EXERCISE DIRECTIONS
Copy the passage from the article on the novel Death Is My Trade word for word, starting at "In his book, Robert" and ending at "to the book.)".

SOURCE EXTRACT
Death Is My Trade
- First UK edition, 1954
- Author: Robert Merle
- Original title: La mort est mon métier
- Language: French
- Subject: The Holocaust
- Genre: Speculative fiction
- Set in: Auschwitz
- Publisher: Éditions Gallimard
- Publication date: 1952
- Publication place: Paris
- Published in English: 1954
- Pages: 413

= Death Is My Trade =

1952 biographical novel by Robert Merle

Death Is My Trade (La mort est mon métier) a 1952 biographical novel by Robert Merle. The protagonist, Rudolf Lang, was closely based on the real Rudolf Höß, commandant of the concentration camp of Auschwitz.

==Summary==
The story begins in 1913, when Lang is 13 years old. His parents give him a harsh Catholic education, to which he reacts badly. His unstable father, with whom the young Lang has an awkward relationship, wants him to become a priest. At the age of fifteen, Lang starts a military career which leads in 1943 to the post of commandant of Auschwitz. At first a concentration camp, later an extermination camp, the camp, near the town of Auschwitz, was the site of the "slow and clumsy creation of a death factory". Lang works hard to achieve his mission: to kill as many Jews as possible, disposing of the bodies as efficiently as possible.

==Differences to the real Rudolf Höß==

In his book, Robert Merle renamed Rudolf Höß as Rudolf Lang, a fusion between his real name and the one used after the demobilization from the SS, Franz Lang. Adolf Eichmann was renamed Wulfslang, but kept his rank of Obersturmbannführer (Lieutenant Colonel).

Robert Merle utilized Rudolf Höß’s testimonies, written in jail after his trial, as well as court records from the Nuremberg trials.

However, he came to the conclusion:

Everything Rudolf did, he did not out of viciousness, but in the name of the categorical imperative (the central tenet of Kant's moral philosophy) of duty, of loyalty to his commander, in submission to orders, out of respect for the State. In short, as a 'man of duty'; it is precisely for this behavior that he is monstrous. (Robert Merle, 27 April 1972, preface to the book.)

RAW DATA
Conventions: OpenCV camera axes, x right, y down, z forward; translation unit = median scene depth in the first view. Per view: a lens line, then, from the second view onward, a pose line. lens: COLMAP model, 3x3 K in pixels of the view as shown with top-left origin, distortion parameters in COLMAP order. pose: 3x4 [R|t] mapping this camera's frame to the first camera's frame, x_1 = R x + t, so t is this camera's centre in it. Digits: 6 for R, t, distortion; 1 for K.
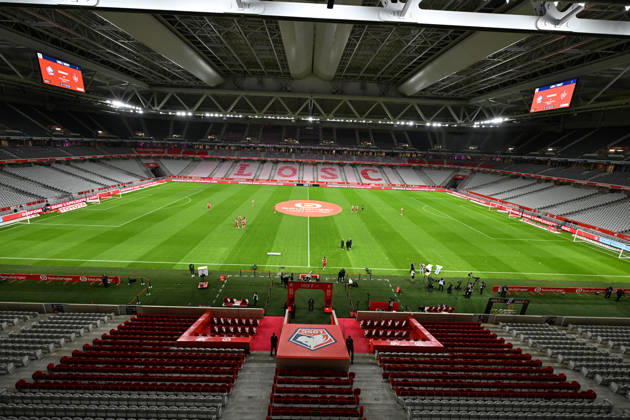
lens RADIAL K [[248.5, 0, 311.7], [0, 248.5, 210.2], [0, 0, 1]] dist [0.001988, 0.000207]
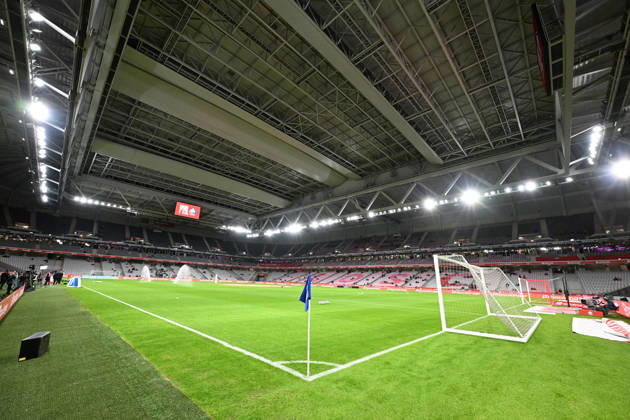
lens RADIAL K [[248.5, 0, 311.7], [0, 248.5, 210.2], [0, 0, 1]] dist [0.001988, 0.000207]
pose [[0.709496, -0.210546, -0.672522, 0.566501], [-0.184684, 0.865417, -0.465774, 0.098501], [0.680078, 0.454669, 0.575126, 0.325974]]
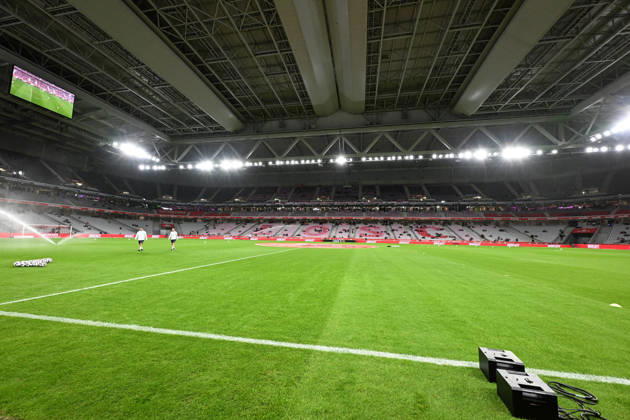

RESPONSE TO THIS EXERCISE
In his book, Robert Merle renamed Rudolf Höß as Rudolf Lang, a fusion between his real name and the one used after the demobilization from the SS, Franz Lang. Adolf Eichmann was renamed Wulfslang, but kept his rank of Obersturmbannführer (Lieutenant Colonel).

Robert Merle utilized Rudolf Höß’s testimonies, written in jail after his trial, as well as court records from the Nuremberg trials.

However, he came to the conclusion:

Everything Rudolf did, he did not out of viciousness, but in the name of the categorical imperative (the central tenet of Kant's moral philosophy) of duty, of loyalty to his commander, in submission to orders, out of respect for the State. In short, as a 'man of duty'; it is precisely for this behavior that he is monstrous. (Robert Merle, 27 April 1972, preface to the book.)